The work that Justin does typically is putting stickers on. In that narrow domain, he doesn’t have a disability. He has a super-ability.
But in all these other areas, he absolutely has a disability. So my answer is, “It’s complicated.” And it’s even more complicated because you can ask a person with blindness, “How would you like me to refer to you?”
Muderick: But for someone like Justin, he doesn’t have that part of his brain kind of thinking about that. It’s hard to ask. And so someone else has to make it up.
Weinstein: What he does could be automated, but you choose not to do so. Why?
Muderick: When we started, I did everything by hand. Then we started integrating machinery and tooling into our facilities to be able to produce the product. The vast majority of the work is still done by hand.
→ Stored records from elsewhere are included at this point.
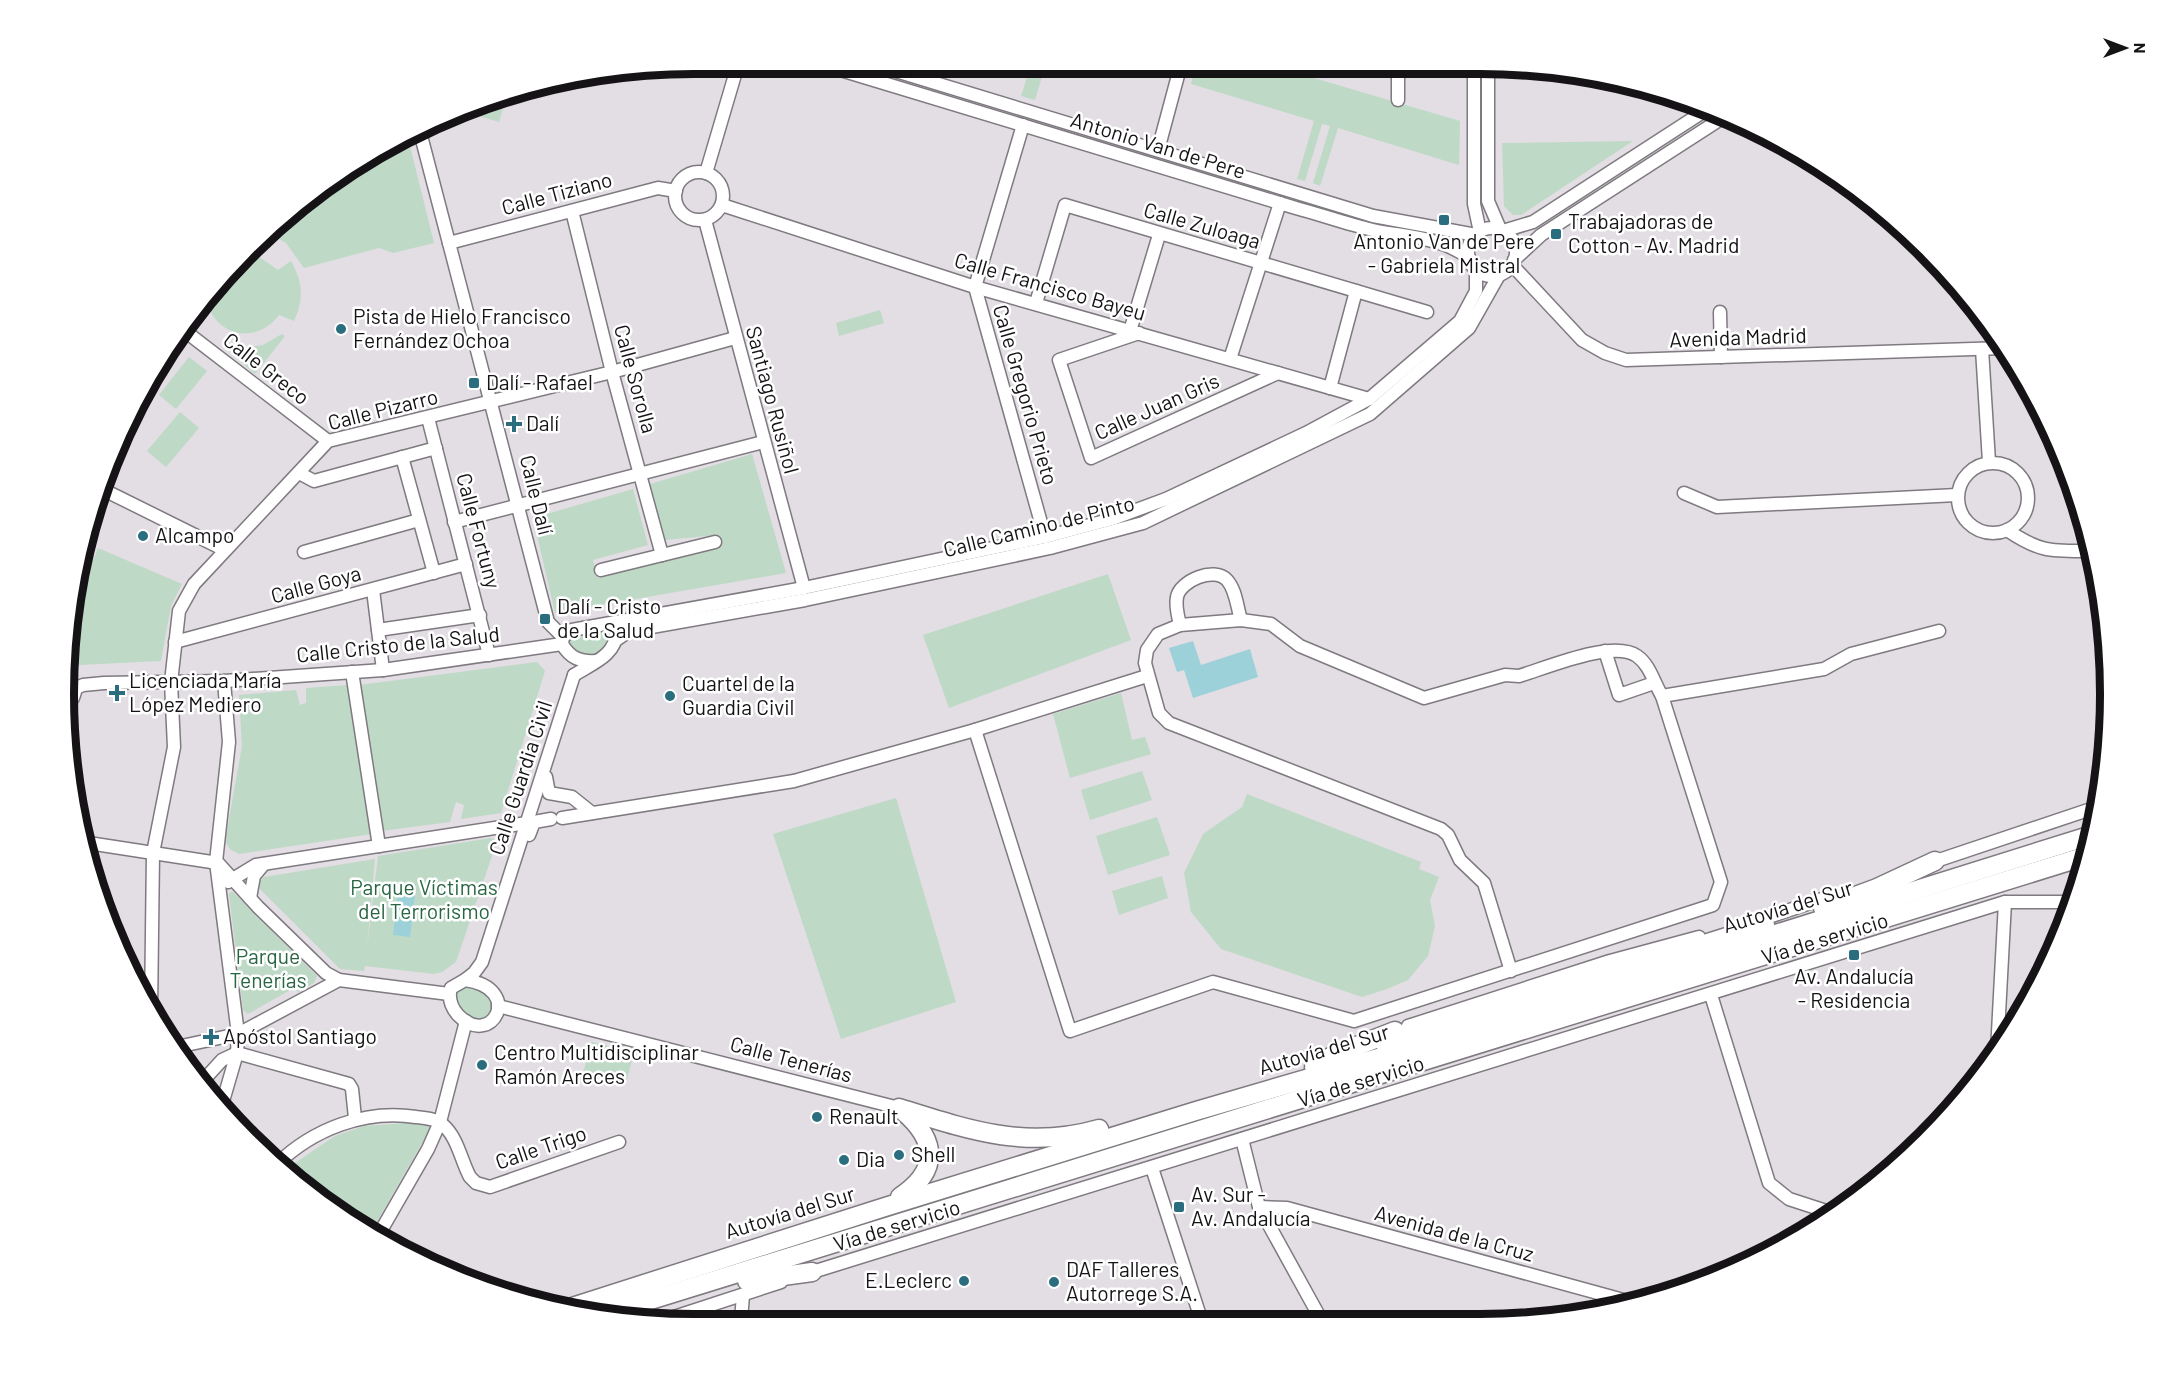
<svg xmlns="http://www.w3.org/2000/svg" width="2173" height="1388" font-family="Barlow,sans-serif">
<rect width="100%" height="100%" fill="#e3dde4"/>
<!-- green -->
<g fill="#bedac6">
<path d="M1030 68 1044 70 1035 100 1021 96Z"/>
<path d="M1195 68H1280L1460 121 1459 165 1338 128 1320 186 1313 183 1330 126 1322 124 1305 181 1297 179 1314 121 1191 84Z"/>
<path d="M507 93 499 122 462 111 491 96Z"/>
<path d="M408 138 434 243 393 253 379 248 304 268 286 243 267 232 343 170Z"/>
<path d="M1633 141 1521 215H1513L1504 206 1502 143Z"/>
<path d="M242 254 258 256 278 270 291 261C303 282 304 299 294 321L279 315C255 347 211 335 206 296Z"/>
<path d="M880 310 884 323 839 336 836 323Z"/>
<path d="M282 334 285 336 255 374 234 356 240 348 263 345Z"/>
<path d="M189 357 207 371 176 409 159 395Z"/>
<path d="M180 412 199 428 166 467 147 451Z"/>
<path d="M752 454 786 573 555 613 533 518 633 489 648 545 593 560 598 578 720 548 717 535 665 540 650 484Z"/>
<path d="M98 548 182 584 171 606 161 661 79 665 67 655 70 618Z"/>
<path d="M1108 574 1131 640 949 708 923 635Z"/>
<path d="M606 630 611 633C604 658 578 668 567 640L570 636Z"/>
<path d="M537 662 545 671 501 813 461 819 464 805 456 802 450 822 381 831 359 685Z"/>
<path d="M348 685 372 834 239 854 230 849 225 841 242 746 239 695 296 690 300 705 306 703V688Z"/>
<path d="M1121 693 1132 740 1145 737 1151 754 1070 778 1053 714Z"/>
<path d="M1142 771 1152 800 1090 820 1081 790Z"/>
<path d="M1247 794 1421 862 1419 869 1439 877 1430 900 1435 926 1428 956 1408 980 1387 989 1362 997 1221 949 1191 912 1184 873 1203 834 1242 807Z"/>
<path d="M896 798 956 1002 841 1039 773 834Z"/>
<path d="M1157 817 1170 855 1108 875 1096 836Z"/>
<path d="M491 838 497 841 456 962 442 972 434 974 365 966 364 971 340 969 260 889V881L264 877 375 859 367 948 378 856Z"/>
<path d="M1162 876 1168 898 1119 915 1112 891Z"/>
<path d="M232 891 317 976 314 983 298 992 294 988 248 1014 243 1010 229 894Z"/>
<path d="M468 984C484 992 491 995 493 1013L482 1020 466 1015 456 1004 455 991Z"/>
<path d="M591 1042 634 1052 626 1084 583 1074Z"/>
<path d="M407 1123 428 1126 430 1129 372 1230 310 1194 283 1171 335 1136 364 1126Z"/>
</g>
<!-- water -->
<g fill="#9cd1da">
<path d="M1193 641 1201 665 1250 649 1258 677 1193 698 1184 670 1177 672 1169 648Z"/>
<path d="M399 882 416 884 410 937 393 935Z"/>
</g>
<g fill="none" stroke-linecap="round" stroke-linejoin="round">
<!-- minor casing -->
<g stroke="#7f7980" stroke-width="15">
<g id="minor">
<path d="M834 68 1296 208C1322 215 1347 224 1373 230 1406 237 1443 237 1470 259"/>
<path d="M886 68 1373 216 1476 235"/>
<path d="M1398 68V100"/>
<path d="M1474 68V204L1480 232"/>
<path d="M1488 68V201L1500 229"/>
<path d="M1023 125 975 287 1045 537"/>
<path d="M420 132 548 622 563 637"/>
<path d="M1158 150 1180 68"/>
<circle cx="699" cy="196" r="24"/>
<path d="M706 173 737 68"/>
<path d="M722 205 975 287 1369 399"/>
<path d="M572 211 612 372 662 555"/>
<path d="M705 220 804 588"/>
<circle cx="1492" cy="252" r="24"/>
<path d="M1503 231 1533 222 1709 108"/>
<path d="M449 243 658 188 676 191"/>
<path d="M1514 260 1541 235 1727 115"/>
<path d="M1512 265 1582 340 1605 353 1626 360 2004 348"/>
<path d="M1036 303 1065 205 1427 312"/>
<path d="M1720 312 1721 357"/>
<path d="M181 328 328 441"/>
<path d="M1130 331 1159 235"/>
<path d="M1139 333 1059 360 1091 458 1278 373"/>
<path d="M1982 349 1989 462"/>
<path d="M1230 359 1280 203"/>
<path d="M1330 388 1356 291"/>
<path d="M428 418 489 655"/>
<path d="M402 457 434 573"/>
<circle cx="1993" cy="498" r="35"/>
<path d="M299 473 314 481 436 448"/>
<path d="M98 487 225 550"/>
<path d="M1684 493 1717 507 1957 495"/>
<path d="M454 522 763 442"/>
<path d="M2007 530C2041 553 2052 551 2091 551"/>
<path d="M86 532 116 449"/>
<path d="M304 552 419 520"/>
<path d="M601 570 715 542"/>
<path d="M373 590 383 670"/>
<path d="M1180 625C1178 616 1175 606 1177 597 1180 581 1214 566 1227 580 1236 590 1237 607 1241 620"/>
<path d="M378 630 480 615"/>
<path d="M616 640 629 631 805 600 1050 548 1143 523 1370 414 1469 328 1499 275"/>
<path d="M175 642 466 564"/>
<path d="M1605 651 1619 695 1654 683"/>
<path d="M596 661C580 662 570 658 562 644L563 637 572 630 804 588 1045 537 1112 519 1166 499 1306 433 1369 399 1460 321 1476 291V269"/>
<path d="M352 672 379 846"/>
<path d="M574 675C591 664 617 655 616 632"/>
<path d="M64 687 71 686 75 692 73 698 64 699"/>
<path d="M74 689 83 685 104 683 224 681 383 670 562 644"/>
<path d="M975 730 1070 1031 1213 982 1354 1021 1713 905 1721 882 1662 696 1824 669 1851 654 1939 631"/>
<path d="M546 777 549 793 572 797 592 813"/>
<path d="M562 818 794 781 975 730 1147 676"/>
<path d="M529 835 534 822 551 819"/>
<path d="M82 842 218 863 258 907 326 973 339 980 449 994"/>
<path d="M1930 863 2097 807"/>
<path d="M228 882 256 865 527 823"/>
<path d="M250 898 254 876 264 864"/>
<path d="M1754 922 1834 895"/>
<path d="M1511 971 1484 883 1460 860 1448 835 1441 829 1169 723 1159 713 1145 663 1147 650 1158 634 1180 625 1241 620 1271 624 1300 646 1424 698 1505 675 1519 676C1546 668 1613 639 1637 656 1650 665 1654 683 1662 696"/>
<path d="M465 980 474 973 482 962 574 675"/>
<path d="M465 980C525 988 492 1050 458 1015 451 1007 448 998 451 988Z"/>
<path d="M134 983 150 981"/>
<path d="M1711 995 1769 1183 1789 1199 1829 1212"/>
<path d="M498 1006 899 1108"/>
<path d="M151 1012 153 853 174 747 171 682 179 611 194 584 328 441 612 372 735 338"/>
<path d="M1408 1026 1610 961 1699 937"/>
<path d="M172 1048 238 1034 339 980"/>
<path d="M1997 1051 2005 902"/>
<path d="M237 1053 349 1084 352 1089 355 1118"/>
<path d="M201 1083 222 1060 237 1053"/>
<path d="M221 1108 237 1053 238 1034 216 862 229 742 224 681"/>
<path d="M1242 1139 1259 1207 1323 1323"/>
<path d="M276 1165C313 1129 365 1109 416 1117 425 1118 436 1119 442 1124 458 1137 461 1161 470 1177L476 1183 490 1187 619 1142"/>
<path d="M1152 1168 1202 1322"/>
<path d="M1259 1207 1287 1208 1638 1304"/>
<path d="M379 1234 428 1149 440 1122 466 1021"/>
<path d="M806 1274 2005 902H2072"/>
<path d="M665 1320 781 1282"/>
<path d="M741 1320 743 1295"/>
</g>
</g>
<!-- highway casing -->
<g stroke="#7f7980" stroke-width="21">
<g id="highway">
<path d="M1823 908 1877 888 1935 861"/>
<path d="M1385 1044 1765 925"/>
<path d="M1314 1067 1334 1055 1395 1031"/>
<path d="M899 1108C969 1130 1026 1150 1099 1129"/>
<path d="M900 1197C939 1171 938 1141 903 1111"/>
<path d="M747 1281 812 1272"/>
<path d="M569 1308 885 1207 1196 1111 1399 1052 2092 835"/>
<path d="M599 1316 2089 855"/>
</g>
</g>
<!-- minor -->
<use href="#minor" stroke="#fff" stroke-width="12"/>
<!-- highway -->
<use href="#highway" stroke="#fff" stroke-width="18"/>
</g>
<!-- markers -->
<g fill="#2a6d7f" stroke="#fff" stroke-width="2">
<rect x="1438" y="214" width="12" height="12" rx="3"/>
<rect x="1550" y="228" width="12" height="12" rx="3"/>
<circle cx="341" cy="329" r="6"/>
<rect x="468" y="377" width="12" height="12" rx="3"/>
<path d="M511 415h6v6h6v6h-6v6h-6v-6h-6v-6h6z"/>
<circle cx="143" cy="536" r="6"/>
<rect x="539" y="613" width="12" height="12" rx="3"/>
<path d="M114 684h6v6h6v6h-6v6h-6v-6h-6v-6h6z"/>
<circle cx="670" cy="696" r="6"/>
<rect x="1848" y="949" width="12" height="12" rx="3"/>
<path d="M208 1028h6v6h6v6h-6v6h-6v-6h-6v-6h6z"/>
<circle cx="482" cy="1065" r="6"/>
<circle cx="817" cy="1117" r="6"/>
<circle cx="899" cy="1155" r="6"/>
<circle cx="844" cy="1160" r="6"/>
<rect x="1173" y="1201" width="12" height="12" rx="3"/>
<circle cx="964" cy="1281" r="6"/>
<circle cx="1054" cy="1282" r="6"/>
</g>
<g text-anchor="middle" stroke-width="5" stroke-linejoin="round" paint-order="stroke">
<!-- street labels -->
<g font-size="21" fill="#151315" stroke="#fff">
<text transform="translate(1158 146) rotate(17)" y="7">Antonio Van de Pere</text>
<text transform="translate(557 194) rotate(-15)" y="7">Calle Tiziano</text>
<text transform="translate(1202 226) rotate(16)" y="7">Calle Zuloaga</text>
<text transform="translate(1050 287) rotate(16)" y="7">Calle Francisco Bayeu</text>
<text transform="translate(1738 338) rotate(-2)" y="7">Avenida Madrid</text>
<text transform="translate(266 369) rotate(38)" y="7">Calle Greco</text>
<text transform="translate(635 379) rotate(75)" y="7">Calle Sorolla</text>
<text transform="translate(1025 395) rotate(74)" y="7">Calle Gregorio Prieto</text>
<text transform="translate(772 400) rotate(75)" y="7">Santiago Rusiñol</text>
<text transform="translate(1157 407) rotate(-24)" y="7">Calle Juan Gris</text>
<text transform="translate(383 410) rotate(-14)" y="7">Calle Pizarro</text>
<text transform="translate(536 495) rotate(76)" y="7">Calle Dalí</text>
<text transform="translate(1039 527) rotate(-14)" y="7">Calle Camino de Pinto</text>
<text transform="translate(478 531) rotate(75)" y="7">Calle Fortuny</text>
<text transform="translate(316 585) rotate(-15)" y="7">Calle Goya</text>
<text transform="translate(398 645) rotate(-6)" y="7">Calle Cristo de la Salud</text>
<text transform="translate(521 778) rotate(-72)" y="7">Calle Guardia Civil</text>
<text transform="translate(1788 907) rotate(-17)" y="7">Autovía del Sur</text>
<text transform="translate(1825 939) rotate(-17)" y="7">Vía de servicio</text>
<text transform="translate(1324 1050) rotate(-16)" y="7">Autovía del Sur</text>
<text transform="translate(791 1060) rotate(15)" y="7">Calle Tenerías</text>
<text transform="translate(1361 1082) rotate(-17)" y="7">Vía de servicio</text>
<text transform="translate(541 1148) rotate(-19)" y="7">Calle Trigo</text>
<text transform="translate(790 1213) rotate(-17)" y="7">Autovía del Sur</text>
<text transform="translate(897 1226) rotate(-17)" y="7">Vía de servicio</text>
<text transform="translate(1454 1234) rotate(15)" y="7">Avenida de la Cruz</text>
</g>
<!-- poi labels -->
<g font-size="21" fill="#151315" stroke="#fff" text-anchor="start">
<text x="1568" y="229">Trabajadoras de<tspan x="1568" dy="24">Cotton - Av. Madrid</tspan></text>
<text x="1444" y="249" text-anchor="middle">Antonio Van de Pere<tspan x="1444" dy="24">- Gabriela Mistral</tspan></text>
<text x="353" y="324">Pista de Hielo Francisco<tspan x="353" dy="24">Fernández Ochoa</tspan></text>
<text x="486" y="390">Dalí - Rafael</text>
<text x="526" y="431">Dalí</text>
<text x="155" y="543">Alcampo</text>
<text x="557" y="614">Dalí - Cristo<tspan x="557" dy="24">de la Salud</tspan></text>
<text x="129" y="688">Licenciada María<tspan x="129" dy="24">López Mediero</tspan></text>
<text x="682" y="691">Cuartel de la<tspan x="682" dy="24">Guardia Civil</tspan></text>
<text x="1854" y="984" text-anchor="middle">Av. Andalucía<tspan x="1854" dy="24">- Residencia</tspan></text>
<text x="223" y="1044">Apóstol Santiago</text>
<text x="494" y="1060">Centro Multidisciplinar<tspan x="494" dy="24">Ramón Areces</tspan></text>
<text x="829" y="1124">Renault</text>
<text x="911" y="1162">Shell</text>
<text x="856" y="1167">Dia</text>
<text x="1191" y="1202">Av. Sur -<tspan x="1191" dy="24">Av. Andalucía</tspan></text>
<text x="1066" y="1277">DAF Talleres<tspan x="1066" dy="24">Autorrege S.A.</tspan></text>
<text x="952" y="1288" text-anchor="end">E.Leclerc</text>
</g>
<!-- park labels -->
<g font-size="21" fill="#286542" stroke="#fff">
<text x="424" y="895">Parque Víctimas<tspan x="424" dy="24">del Terrorismo</tspan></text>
<text x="268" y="964">Parque<tspan x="268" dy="24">Tenerías</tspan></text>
</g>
</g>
<!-- crop -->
<path d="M0 0H2173V1388H0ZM694 74H1480A620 620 0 0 1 2100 694V694A620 620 0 0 1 1480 1314H694A620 620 0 0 1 74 694V694A620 620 0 0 1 694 74Z" fill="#fff" fill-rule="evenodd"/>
<path fill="none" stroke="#151315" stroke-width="8" d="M694 74H1480A620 620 0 0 1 2100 694V694A620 620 0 0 1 1480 1314H694A620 620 0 0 1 74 694V694A620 620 0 0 1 694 74Z"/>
<!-- north arrow -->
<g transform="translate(2125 48) rotate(90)" stroke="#ffffff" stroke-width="4.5" paint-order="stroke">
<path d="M0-4.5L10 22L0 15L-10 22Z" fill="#151315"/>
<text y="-9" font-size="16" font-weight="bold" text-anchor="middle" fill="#151315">N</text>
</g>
</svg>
As we grew, it didn’t make sense to me to say, “Thank you to all of my customers who have supported all of our workers with disabilities. Thank you to all of these individuals who have gotten us to be a successful global brand. We are replacing you all with a machine.”
Weinstein: So you do use automation, but selectively.
Muderick: Yes. But as we’ve continued to build out our automation, we’re aware that we’re also building a brand. On every can it says that we work as a team with individuals with intellectual and physical disabilities to develop economic self-sufficiency.
You like the product. The product is fun. You use it because it’s great. But also there’s something more. That’s what our brand is.
Weinstein: Were social justice issues were a part of your family culture or discussions?
Muderick: I grew up in a fairly religious Conservative Jewish household. One of the most basic ideas in Jewish theology is Tikkun Olam, which means the world is broken and it’s our job to fix it. We fell from grace. We fell out of the Garden of Eden. The world is broken, and if you’re not willing to try and make it better, then it’s just going to stay broken.
Weinstein: Last question. In 50 words or less, why should readers actively seek to hire people with disabilities?
Muderick: As with any kind of diversity, individuals with disabilities bring a unique perspective on the world. It can add to your workplace in ways that you cannot predict or anticipate.
This interview was edited and condensed.